Today's charts give the distinct, dismal impression that a pretty face is all anyone needs to become a pop star. Shivaree provide reassuring proof to the contrary. Frontwoman Ambrosia Parsley has a model's figure, a film star's features, and the cute, coy demeanour of a professional flirt. And yet this gig to promote their second album, Rough Dreams, finds the band performing in a tiny venue in west London that is barely two-thirds full.
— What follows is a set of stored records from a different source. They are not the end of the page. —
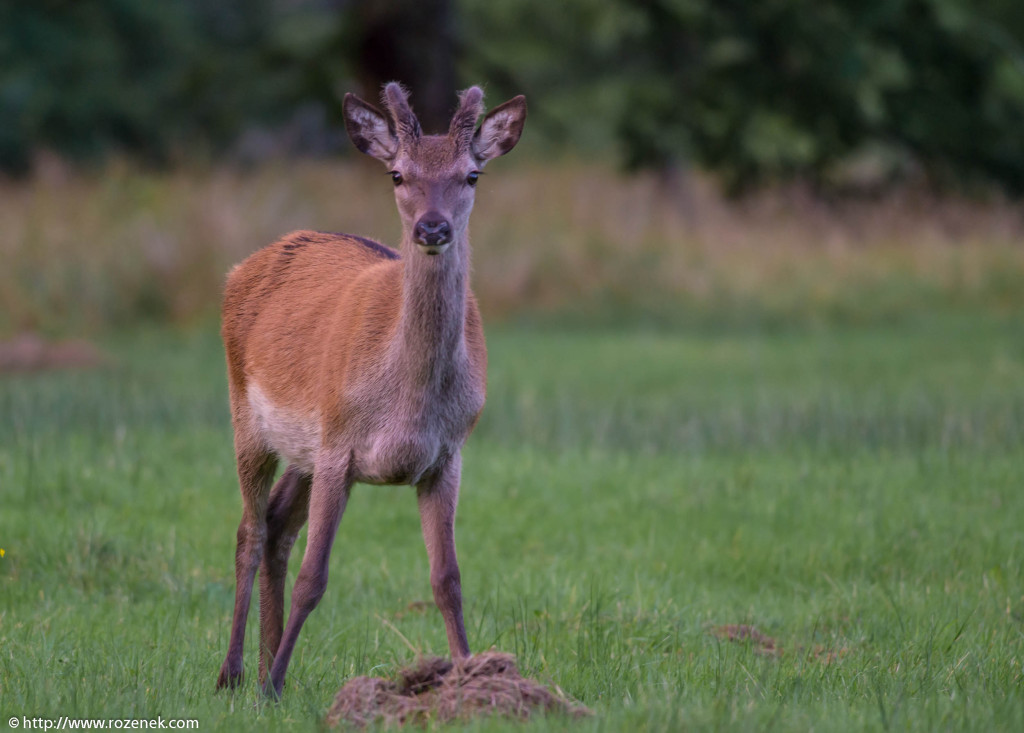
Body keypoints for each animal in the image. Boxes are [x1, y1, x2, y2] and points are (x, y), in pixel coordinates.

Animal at [211, 82, 524, 696]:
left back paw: (264, 664)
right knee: (249, 531)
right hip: (247, 415)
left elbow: (447, 579)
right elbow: (314, 577)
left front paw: (471, 677)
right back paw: (235, 675)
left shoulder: (447, 456)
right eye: (398, 174)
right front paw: (270, 688)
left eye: (472, 175)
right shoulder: (339, 446)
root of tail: (243, 267)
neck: (405, 404)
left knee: (277, 524)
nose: (432, 229)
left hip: (303, 449)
Parsley's trouble is that, looks aside, she doesn't conform to pop-star stereotypes; nor can her band's music be easily pigeonholed. At its least interesting, Shivaree's combination of sugary vocals and industrial grind merely recalls Garbage or Stina Nordenstam; at its most alluring and intriguing, however, it sounds as if jazz standards, Latin dance, post-rock and Tom Waits have been simultaneously chucked in a blender: out churns a music that is twisted, seductive and strange.
On stage, the band - Danny McGough (keyboards) and Duke McVinnie (guitar) - become a five-piece who, slinking and clattering, make the songs sound far more atmospheric than on record. Bossa Nova transports us to a sawdust-strewn bar in deepest Texas, I Don't Care to the New York cabaret circuit. For the sinuous Valentine's Day song John, 2/14, the quintet conjure up a warped tango, the piano taking bold masculine strides while a guitar executes flamboyant, feminine twirls. They follow the bullish rock of Thundercats with a slow, oozy cover of Great Balls of Fire. Driven by clanging guitar and Parsley's pelvic thrusts, it is positively filthy: Jerry Lee Lewis would undoubtedly have approved.
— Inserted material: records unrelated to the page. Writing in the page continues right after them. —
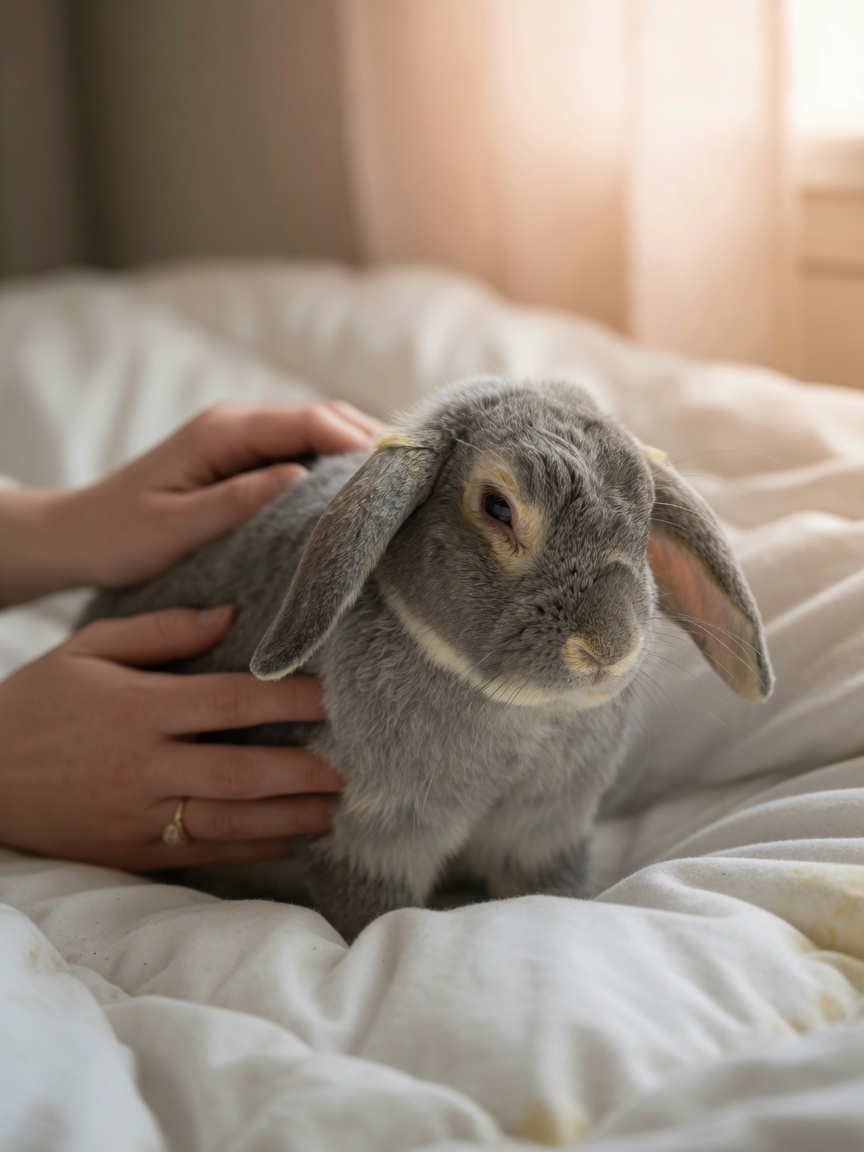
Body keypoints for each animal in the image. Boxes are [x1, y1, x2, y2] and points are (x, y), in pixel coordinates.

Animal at [82, 376, 774, 940]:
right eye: (498, 507)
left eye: (648, 517)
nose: (608, 646)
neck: (515, 713)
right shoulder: (370, 839)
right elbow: (377, 917)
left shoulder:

But the show's excitement proves intermittent, as the band repeatedly succumb to the obvious. Foursquare drumbeats remove the kinks from Gone Too Far, while upbeat guitar melodies disinfect the potentially Lynchian Ten Minutes. It all comes down to Shivaree's refusal to settle into a groove: a laudable impulse, but one that is playing havoc with their ability to attract an audience. At present they are too odd for the mainstream, but too straight to earn cult kudos. As they stomp through the mysteriously drawling, Waitsian Flycatcher, you wish they would take another leaf from Waits's book and just go all-out weird.